I just solved a weird MySQL replication problem and thought I would share with you all. First, the background. I have a master and slave running with one-way replication. The slave just sits by waiting for his time to shine, but otherwise doesn't do anything. Well, last week the master had a problem with the filesystem. I can't recall exactly what it was, out of space or something. It confused the heck out of the master and so it basically shut down. One of my co-workers fixed the problem and got the master running again, but the slave was in a pickle. Here is the error it was showing:

Relay_Master_Log_File: mysql-bin.031
     Slave_IO_Running: Yes
    Slave_SQL_Running: No
           Last_errno: 0
           Last_error: Query 'DELETE FROM foo WHERE bar = 1' caused different errors on master and slave.
                       Error on master: 'Got error %d from table handler' (1030), Error on slave:
                       'no error' (0). Default database: 'baz'
  Exec_master_log_pos: 118871

Because it thought the command failed on the master, it refused to continue. I can't say it's an altogether bad plan since data integrity is generally the main theme of a database (yes, cue the jokes about my using MySQL in the first place). The question became, how do I get the slave to start up again. "SLAVE STOP; SLAVE START" didn't have any effect.

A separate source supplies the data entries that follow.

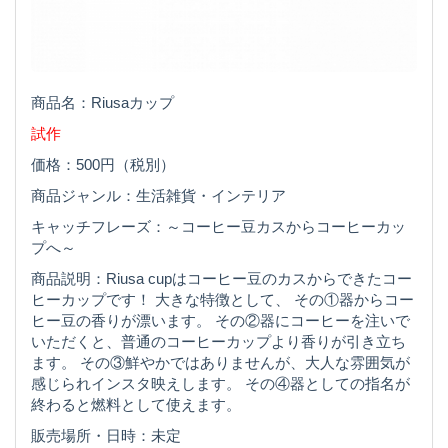
商品名：Riusaカップ
試作
価格：500円（税別）
商品ジャンル：生活雑貨・インテリア
キャッチフレーズ：～コーヒー豆カスからコーヒーカッ
プへ～
商品説明：Riusa cupはコーヒー豆のカスからできたコー
ヒーカップです！ 大きな特徴として、 その①器からコー
ヒー豆の香りが漂います。 その②器にコーヒーを注いで
いただくと、普通のコーヒーカップより香りが引き立ち
ます。 その③鮮やかではありませんが、大人な雰囲気が
感じられインスタ映えします。 その④器としての指名が
終わると燃料として使えます。
販売場所・日時：未定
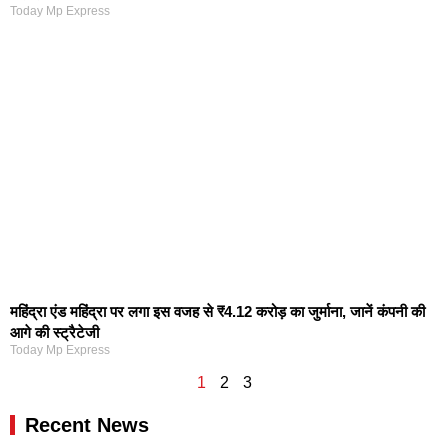
Today Mp Express
महिंद्रा एंड महिंद्रा पर लगा इस वजह से ₹4.12 करोड़ का जुर्माना, जानें कंपनी की
आगे की स्ट्रैटेजी
Today Mp Express
1
2
3
Recent News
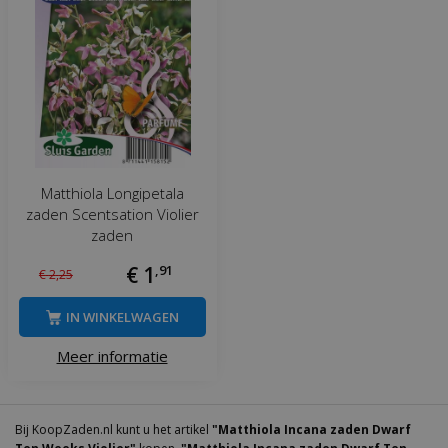
Matthiola Longipetala
zaden Scentsation Violier
zaden
€
1
,
91
€
2
,
25
IN WINKELWAGEN
Meer informatie
Bij KoopZaden.nl kunt u het artikel
"Matthiola Incana zaden Dwarf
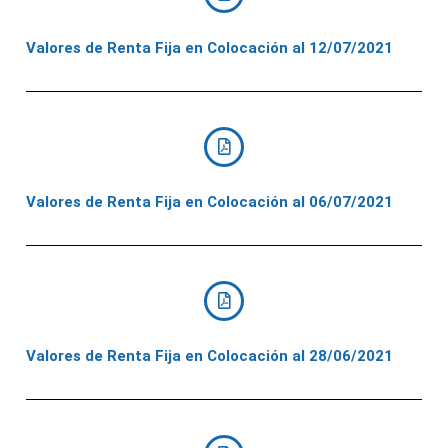
Valores de Renta Fija en Colocación al 12/07/2021
Valores de Renta Fija en Colocación al 06/07/2021
Valores de Renta Fija en Colocación al 28/06/2021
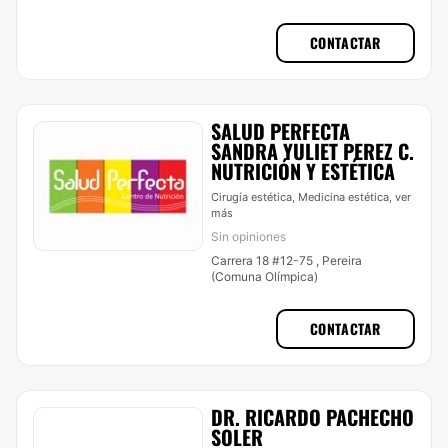
CONTACTAR
SALUD PERFECTA
SANDRA YULIET PEREZ C.
NUTRICIÓN Y ESTÉTICA
Cirugía estética, Medicina estética,
ver
más
Sin opiniones
Carrera 18 #12-75 , Pereira
(Comuna Olímpica)
CONTACTAR
DR. RICARDO PACHECHO
SOLER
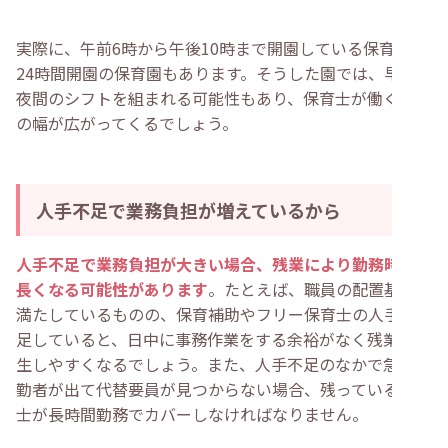
実際に、午前6時から午後10時まで開園している保育園や
24時間開園の保育園もあります。そうした園では、早朝や
夜間のシフトを組まれる可能性もあり、保育士が働く時間
の幅が広がってくるでしょう。
人手不足で業務負担が増えているから
人手不足で業務負担が大きい場合、残業により勤務時間が
長くなる可能性があります
。たとえば、職員の配置基準は
満たしているものの、保育補助やフリー保育士の人手が不
足していると、日中に事務作業をする余裕がなく残業が発
生しやすくなるでしょう。また、人手不足のなかで急な欠
勤者が出て代替要員が見つからない場合、残っている保育
士が長時間勤務でカバーしなければなりません。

The trick was suggested to me by a post at mysql.com which pointed out a tool new to me, mysqlbinlog. See I figured the simplest thing would be to restart replication at the step just after the "failed" transaction, since I knew that transaction had actually succeeded. But I have no idea how the binlog counters work, so I couldn't just make up numbers. It's some kind of binary offset. Well, mysqlbinlog will show it to you.

# mysqlbinlog mysql-bin.031 -j 118871 |less

Which of course showed me this:

# at 118955
#080605 18:59:09 server id 1  log_pos 118955    Query   thread_id=3218  exec_time=0     error_code=0

So on my slave I restarted replication at offset 118955 and like magic, the slave ripped through the binlogs and caught up in practically no time at all.